Eisenstein's theatrical productions were performed not on a traditional stage but in an area resembling a circus arena, with most of the players wearing masks. While the actors enacted political satires, acrobats performed. At one point in Eisenstein's production of Ostrovsky's Even a Wise Man Stumbles a player exited on a tightrope above the audience's head. Caps exploded under the audience's seats. As chaotic as it all seemed, there was a method to the madness. The caps were to keep everyone awake and alert. The acrobatics and circus performances both entertained the audience and mirrored and reinforced the emotions and ideas conveyed by the actors. As Eisenstein writes, "A gesture expands into gymnastics, rage [of an actor] is expressed through a somersault [performed by an acrobat], exaltation through a salto-mortale. . . .The grotesque of this style permitted leaps from one type of expression to another, as well as unexpected intertwinings of the two expressions."8
Eisenstein abandoned the traditional form of the nineteenth-century realistic theater for a theater based on attractions—spectacles and sights— in which the audience's attention is pulled back and forth between two or more simultaneous scenes, so that the meaning of one spills over into and reinforces the meaning of the other. As we shall see, Eisenstein would exploit more fully the methods of his montage of attractions when he moved beyond theater to film. The influence of his theatrical experiments is evident in his most famous and successful film, The Battleship Potem-kin, and especially in the style of the famous sequence in which the citizens of Odessa are massacred on the Odessa Steps.
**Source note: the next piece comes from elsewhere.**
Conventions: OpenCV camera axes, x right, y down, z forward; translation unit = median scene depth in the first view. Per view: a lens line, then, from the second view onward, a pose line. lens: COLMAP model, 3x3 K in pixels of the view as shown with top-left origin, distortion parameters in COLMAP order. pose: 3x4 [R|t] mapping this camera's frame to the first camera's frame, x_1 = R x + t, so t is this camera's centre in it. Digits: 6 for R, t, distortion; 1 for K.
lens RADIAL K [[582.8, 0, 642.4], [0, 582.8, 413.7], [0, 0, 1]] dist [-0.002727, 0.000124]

The Battleship Potemkin, Eisenstein's second film, was commissioned by the government of the Soviet Union to commemorate the twentieth anniversary of the uprisings in Russia in 1905, a year of general strikes and demonstrations against the government of Czar Nicholas II. The government retaliated by killing hundreds of demonstrators, but the revolutionary spirit was never completely quelled. The 1905 unrest, including the takeover of the armored cruiser Potemkin in the port of Odessa by revolutionary soldiers, was understood by Bolsheviks as a precursor to their 1917 revolution.
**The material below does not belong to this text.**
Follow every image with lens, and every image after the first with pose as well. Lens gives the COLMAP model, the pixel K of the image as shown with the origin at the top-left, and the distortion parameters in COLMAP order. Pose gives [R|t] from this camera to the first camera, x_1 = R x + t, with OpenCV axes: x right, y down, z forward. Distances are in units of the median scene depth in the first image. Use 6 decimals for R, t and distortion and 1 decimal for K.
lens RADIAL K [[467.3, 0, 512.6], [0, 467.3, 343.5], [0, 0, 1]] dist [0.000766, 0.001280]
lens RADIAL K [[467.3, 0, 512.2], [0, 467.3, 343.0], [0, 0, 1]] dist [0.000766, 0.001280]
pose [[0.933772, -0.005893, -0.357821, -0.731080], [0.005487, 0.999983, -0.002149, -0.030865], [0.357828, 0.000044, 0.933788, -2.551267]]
Originally Eisenstein had planned a monumental eight-part work to capture all aspects of the uprisings of 1905, from the Russo-Japanese War to the armed uprisings in Moscow. In the original script, only forty-two shots had been planned to cover the Potemkin mutiny off the shore of Odessa. But when Eisenstein saw the dazzling white flight of marble steps leading down to Odessa's harbor, he saw a spectacular stage upon which to film a massacre of unarmed citizens who supported the mutiny, even though this event never actually occurred.9 Eisenstein reconceived the entire film. It would now center on just one revolutionary episode from the many uprisings of 1905—the mutiny of the sailors on the armored cruiser Potemkin. This one incident, culminating in the fictional bloody massacre on the Odessa Steps, would epitomize the age-old oppression of the Russian people by the corrupt Czarist regime and dramatize the necessity of revolt.